Brano proposto:
■ ■ ■

Tutto intorno a noi è traduzione

Qual è la storia di questa disciplina?

Nell’articolo pubblicato sull’uscita 1 del nostro giornale ho dedicato un breve articolo alla figura del traduttore; rimanendo su questo argomento vorrei spiegare come è nata la disciplina della traduzione che rompe le barriere linguistiche di tutto il mondo.

La pratica della traduzione risale molto indietro nella storia e fu importante per la diffusione di testi, concetti religiosi e culturali. I diversi modi di tradurre furono discussi già da Cicerone e Orazio.

■ ■ ■

Consegna: Ricopia parola per parola il passo del brano sulla traduzione che parte da "Tutto intorno a" e prosegue fino a "tutto il mondo." compreso.

■ ■ ■

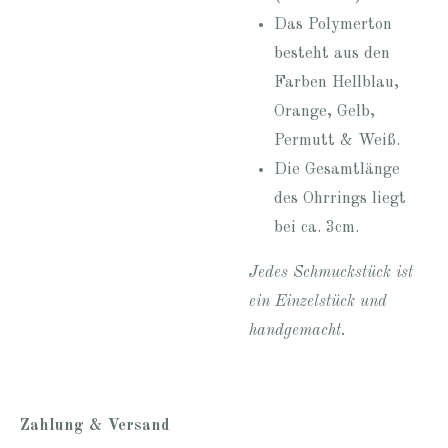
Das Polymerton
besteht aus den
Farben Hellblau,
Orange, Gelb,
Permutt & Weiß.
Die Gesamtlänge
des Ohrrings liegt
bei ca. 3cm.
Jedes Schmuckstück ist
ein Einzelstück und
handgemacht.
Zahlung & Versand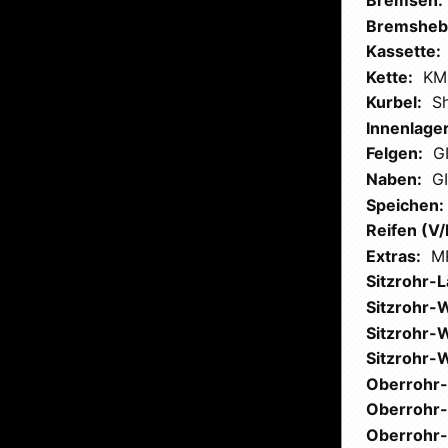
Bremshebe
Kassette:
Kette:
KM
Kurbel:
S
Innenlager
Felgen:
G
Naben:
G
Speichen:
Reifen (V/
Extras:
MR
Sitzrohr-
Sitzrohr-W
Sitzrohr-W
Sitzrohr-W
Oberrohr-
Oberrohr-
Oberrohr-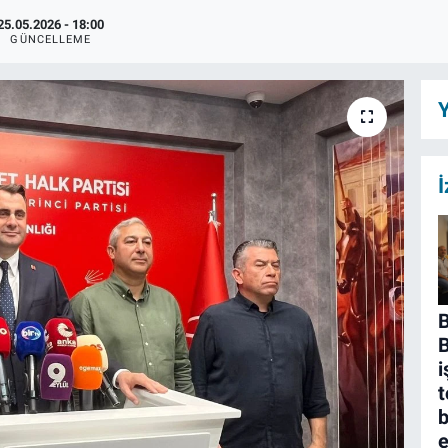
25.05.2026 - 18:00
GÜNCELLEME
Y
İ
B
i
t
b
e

■ ■ ■

Spazio risposta:
Tutto intorno a noi è traduzione

Qual è la storia di questa disciplina?

Nell’articolo pubblicato sull’uscita 1 del nostro giornale ho dedicato un breve articolo alla figura del traduttore; rimanendo su questo argomento vorrei spiegare come è nata la disciplina della traduzione che rompe le barriere linguistiche di tutto il mondo.